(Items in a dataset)
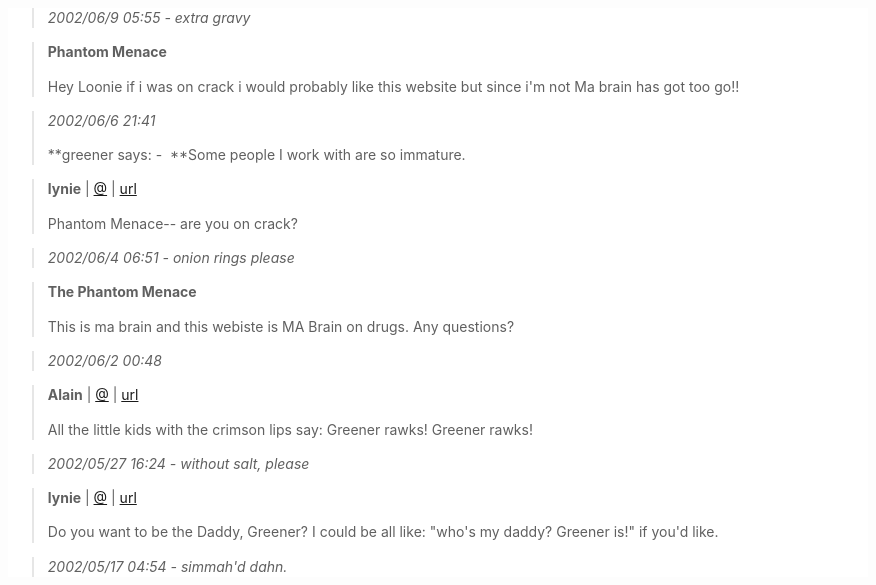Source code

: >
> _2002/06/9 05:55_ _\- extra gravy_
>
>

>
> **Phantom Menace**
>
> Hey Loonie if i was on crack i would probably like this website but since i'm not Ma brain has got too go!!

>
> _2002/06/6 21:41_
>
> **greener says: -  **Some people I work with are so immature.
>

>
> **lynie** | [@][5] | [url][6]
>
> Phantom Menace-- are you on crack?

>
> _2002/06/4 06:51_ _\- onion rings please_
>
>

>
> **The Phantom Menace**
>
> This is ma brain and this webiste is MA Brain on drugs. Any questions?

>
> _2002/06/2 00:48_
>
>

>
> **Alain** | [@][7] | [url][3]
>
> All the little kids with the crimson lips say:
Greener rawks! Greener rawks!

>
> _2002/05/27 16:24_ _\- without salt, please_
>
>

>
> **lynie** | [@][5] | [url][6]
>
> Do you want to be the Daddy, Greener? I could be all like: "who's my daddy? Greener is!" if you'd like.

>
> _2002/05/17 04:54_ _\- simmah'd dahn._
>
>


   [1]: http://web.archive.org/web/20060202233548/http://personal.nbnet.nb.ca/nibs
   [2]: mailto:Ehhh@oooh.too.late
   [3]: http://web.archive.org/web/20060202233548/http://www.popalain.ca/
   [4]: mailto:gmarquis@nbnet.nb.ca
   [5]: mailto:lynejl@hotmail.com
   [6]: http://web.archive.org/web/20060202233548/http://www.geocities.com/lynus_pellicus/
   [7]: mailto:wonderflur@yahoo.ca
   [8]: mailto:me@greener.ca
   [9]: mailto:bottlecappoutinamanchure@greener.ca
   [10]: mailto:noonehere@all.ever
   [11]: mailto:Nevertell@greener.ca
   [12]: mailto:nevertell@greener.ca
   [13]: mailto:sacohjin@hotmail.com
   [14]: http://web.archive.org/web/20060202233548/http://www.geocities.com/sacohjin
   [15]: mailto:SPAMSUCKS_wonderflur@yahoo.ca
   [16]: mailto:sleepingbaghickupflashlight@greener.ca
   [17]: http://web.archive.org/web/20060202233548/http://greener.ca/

[REQUIRED WORK]:
Retype the lines from the beginning of the items through the line that contains "if you'd like.", leaving out any pictures.

[TASK ANSWER]:
Source code

: >
> _2002/06/9 05:55_ _\- extra gravy_
>
>

>
> **Phantom Menace**
>
> Hey Loonie if i was on crack i would probably like this website but since i'm not Ma brain has got too go!!

>
> _2002/06/6 21:41_
>
> **greener says: -  **Some people I work with are so immature.
>

>
> **lynie** | [@][5] | [url][6]
>
> Phantom Menace-- are you on crack?

>
> _2002/06/4 06:51_ _\- onion rings please_
>
>

>
> **The Phantom Menace**
>
> This is ma brain and this webiste is MA Brain on drugs. Any questions?

>
> _2002/06/2 00:48_
>
>

>
> **Alain** | [@][7] | [url][3]
>
> All the little kids with the crimson lips say:
Greener rawks! Greener rawks!

>
> _2002/05/27 16:24_ _\- without salt, please_
>
>

>
> **lynie** | [@][5] | [url][6]
>
> Do you want to be the Daddy, Greener? I could be all like: "who's my daddy? Greener is!" if you'd like.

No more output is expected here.